Der Kölner Facharzt Tim Kümmerle begrüßt die neuen Therapien gegen Hepatitis C, weist jedoch auch auf die Wichtigkeit der korrekten Einnahme der Medikamente hin
Die neuen Medikamente gegen Hepatitis C bringen große Heilungschancen bei spürbar weniger Nebenwirkungen. Facharzt Dr. Tim Kümmerle über das erste Behandlungsjahr.
Etwa ein Jahr sind die neuen Therapien gegen Hepatitis C auch in Deutschland im täglichen Einsatz. "Für unsere Patientinnen und Patienten hat sich die Situation extrem erleichtert", berichtet Facharzt Dr. Tim Kümmerle, der in der Infektionsambulanz der Universitätsklinik Köln und in einer HIV-Schwerpunktpraxis praktiziert.
Die Zahl der Hepatitis-C-Diagnosen sei seit einigen Jahren auf einem konstant hohen Niveau, sagt Dr.
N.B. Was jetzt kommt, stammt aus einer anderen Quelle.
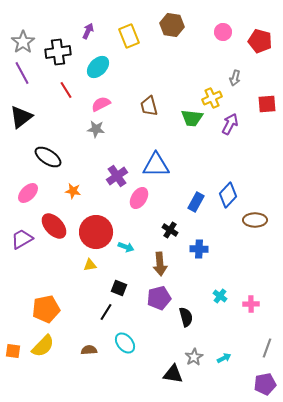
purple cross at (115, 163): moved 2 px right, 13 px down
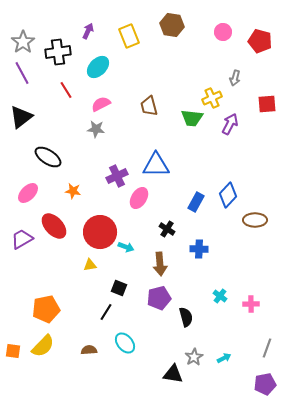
purple cross at (117, 176): rotated 10 degrees clockwise
black cross at (170, 230): moved 3 px left, 1 px up
red circle at (96, 232): moved 4 px right
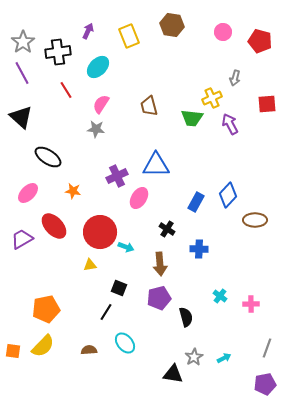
pink semicircle at (101, 104): rotated 30 degrees counterclockwise
black triangle at (21, 117): rotated 40 degrees counterclockwise
purple arrow at (230, 124): rotated 55 degrees counterclockwise
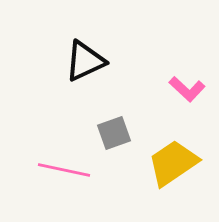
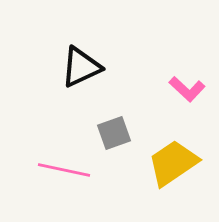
black triangle: moved 4 px left, 6 px down
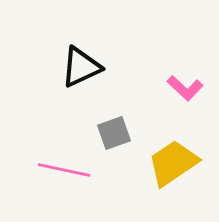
pink L-shape: moved 2 px left, 1 px up
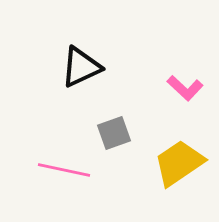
yellow trapezoid: moved 6 px right
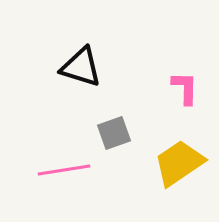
black triangle: rotated 42 degrees clockwise
pink L-shape: rotated 132 degrees counterclockwise
pink line: rotated 21 degrees counterclockwise
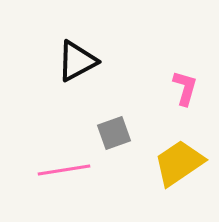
black triangle: moved 4 px left, 6 px up; rotated 45 degrees counterclockwise
pink L-shape: rotated 15 degrees clockwise
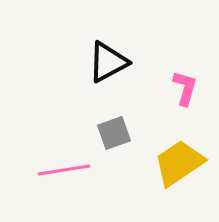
black triangle: moved 31 px right, 1 px down
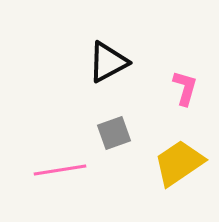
pink line: moved 4 px left
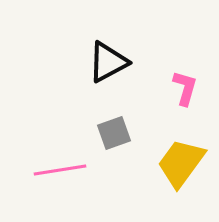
yellow trapezoid: moved 2 px right; rotated 20 degrees counterclockwise
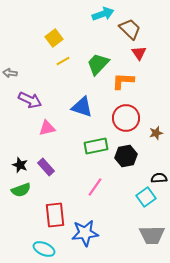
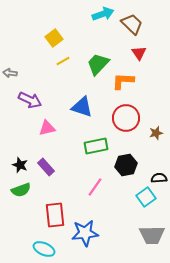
brown trapezoid: moved 2 px right, 5 px up
black hexagon: moved 9 px down
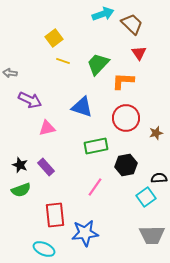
yellow line: rotated 48 degrees clockwise
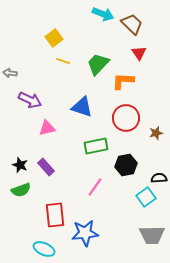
cyan arrow: rotated 40 degrees clockwise
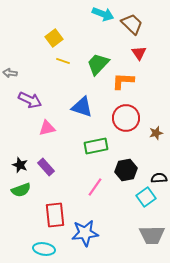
black hexagon: moved 5 px down
cyan ellipse: rotated 15 degrees counterclockwise
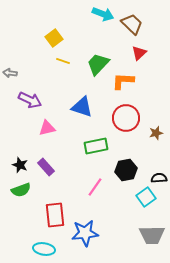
red triangle: rotated 21 degrees clockwise
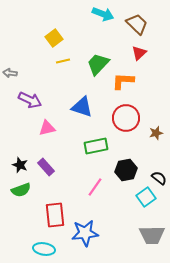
brown trapezoid: moved 5 px right
yellow line: rotated 32 degrees counterclockwise
black semicircle: rotated 42 degrees clockwise
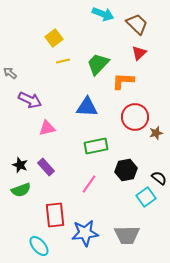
gray arrow: rotated 32 degrees clockwise
blue triangle: moved 5 px right; rotated 15 degrees counterclockwise
red circle: moved 9 px right, 1 px up
pink line: moved 6 px left, 3 px up
gray trapezoid: moved 25 px left
cyan ellipse: moved 5 px left, 3 px up; rotated 40 degrees clockwise
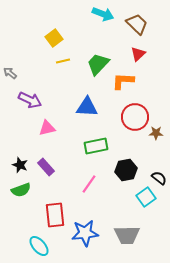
red triangle: moved 1 px left, 1 px down
brown star: rotated 16 degrees clockwise
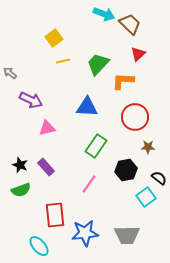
cyan arrow: moved 1 px right
brown trapezoid: moved 7 px left
purple arrow: moved 1 px right
brown star: moved 8 px left, 14 px down
green rectangle: rotated 45 degrees counterclockwise
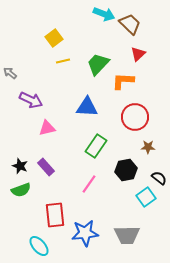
black star: moved 1 px down
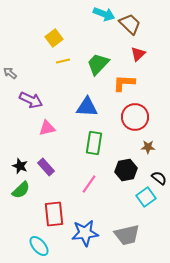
orange L-shape: moved 1 px right, 2 px down
green rectangle: moved 2 px left, 3 px up; rotated 25 degrees counterclockwise
green semicircle: rotated 24 degrees counterclockwise
red rectangle: moved 1 px left, 1 px up
gray trapezoid: rotated 12 degrees counterclockwise
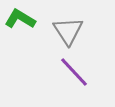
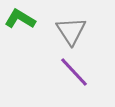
gray triangle: moved 3 px right
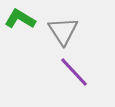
gray triangle: moved 8 px left
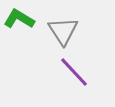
green L-shape: moved 1 px left
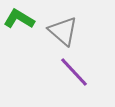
gray triangle: rotated 16 degrees counterclockwise
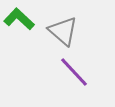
green L-shape: rotated 12 degrees clockwise
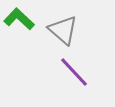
gray triangle: moved 1 px up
Kümmerle. "Wir beobachten gerade in den letzten Monaten einen Anstieg der Infektionen. Eine Erklärung dafür könnte sein, dass viele Patienten mit einer chronischen Hepatitis C gewartet haben, um sich dann mit den neuen Therapien behandeln zu lassen. Dadurch bestand in den letzten Monaten eine erhöhte Infektionsmöglichkeit."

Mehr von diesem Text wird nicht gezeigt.